Location
- Columbus, Indiana United States
- 39°11′55″N 85°53′26″W﻿ / ﻿39.19861°N 85.89056°W

Information
- Type: Public Charter school High School Middle School
- Motto: Give Them The World
- Established: 2009
- Closed: 2013
- Principal: Jonah Sims
- Colors: Blue, White, Green
- Mascot: Jaguar
- Website: International School of Columbus

= International School of Columbus =

The International School of Columbus (ISC) was a free, public, Charter school located in Columbus, Indiana. It was founded in 2009. It was an International Baccalaureate World School. It taught grades 7−12. The International School of Columbus was open to any students living in Indiana.

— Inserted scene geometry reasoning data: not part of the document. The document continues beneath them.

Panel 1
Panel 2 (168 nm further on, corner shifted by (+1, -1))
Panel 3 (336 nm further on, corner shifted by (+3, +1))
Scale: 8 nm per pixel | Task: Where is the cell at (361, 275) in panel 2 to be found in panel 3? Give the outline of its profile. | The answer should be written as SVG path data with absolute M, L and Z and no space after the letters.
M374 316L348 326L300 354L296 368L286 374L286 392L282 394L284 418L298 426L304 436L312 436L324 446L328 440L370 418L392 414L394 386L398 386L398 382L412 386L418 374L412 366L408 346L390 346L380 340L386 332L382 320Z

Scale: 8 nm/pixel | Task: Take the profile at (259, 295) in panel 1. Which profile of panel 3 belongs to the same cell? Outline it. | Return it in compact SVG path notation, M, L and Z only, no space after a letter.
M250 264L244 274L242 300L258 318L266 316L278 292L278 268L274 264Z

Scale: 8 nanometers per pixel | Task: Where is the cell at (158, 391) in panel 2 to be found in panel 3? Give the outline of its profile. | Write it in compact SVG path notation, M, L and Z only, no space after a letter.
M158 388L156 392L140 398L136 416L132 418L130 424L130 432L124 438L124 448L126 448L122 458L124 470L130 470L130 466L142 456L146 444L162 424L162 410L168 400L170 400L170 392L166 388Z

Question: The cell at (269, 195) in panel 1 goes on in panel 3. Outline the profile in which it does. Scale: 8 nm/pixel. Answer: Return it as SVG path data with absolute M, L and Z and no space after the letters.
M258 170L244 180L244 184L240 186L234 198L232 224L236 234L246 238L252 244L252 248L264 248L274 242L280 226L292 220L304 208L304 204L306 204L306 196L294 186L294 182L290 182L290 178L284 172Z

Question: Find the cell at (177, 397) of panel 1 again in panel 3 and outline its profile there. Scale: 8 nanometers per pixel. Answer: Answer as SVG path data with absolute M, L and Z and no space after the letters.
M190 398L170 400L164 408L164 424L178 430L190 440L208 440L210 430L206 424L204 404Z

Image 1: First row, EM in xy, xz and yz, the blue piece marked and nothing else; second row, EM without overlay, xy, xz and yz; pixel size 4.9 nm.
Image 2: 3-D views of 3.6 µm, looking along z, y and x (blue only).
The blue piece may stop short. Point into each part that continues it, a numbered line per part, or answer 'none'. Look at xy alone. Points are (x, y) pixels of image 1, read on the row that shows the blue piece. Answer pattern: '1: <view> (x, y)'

The International School of Columbus is a college prep school. It offers the International Baccalaureate that students can choose to go for in their 11th and 12th grade years. The International School of Columbus excels in Science Olympiad each year. The International School of Columbus had its first graduation in 2013.

==Faculty==
The principal of ISC was Jonah Sims. Sims was named one of the 2013 20 Under 40.

== Student body ==
The International School of Columbus currently has 132 students during the 2012–13 school year. The student body is reflective of the entire community and is 86% white, 4% Asian, 4% Multiracial, 3% African American, and 3% Hispanic. ISC students on average score 2.8 percentage points above the state average on ISTEPexams. ISC students on average score 8.9 percentage points above the state average in Indiana End-of-Course Assessments (ECAs). In 2012 all 15 students that took the Algebra 1 ECA passed.

== School trips ==
The International School of Columbus takes 2 major school field trips each year. One of them is a regional field trip, the other an international field trip. The International School of Columbus has visited,
- Gettysburg, Pennsylvania
- St. Louis, Missouri
- Sharpsburg, Maryland (Antietam)
- Costa Rica
- Machu Picchu

== Shutdown ==
On October 21, 2013, the International School of Columbus announced that they would be forced to close due to lack of proper funding. They gave students the rest of the week to transition to other schools smoothly, and then officially closed their doors on October 25, 2013.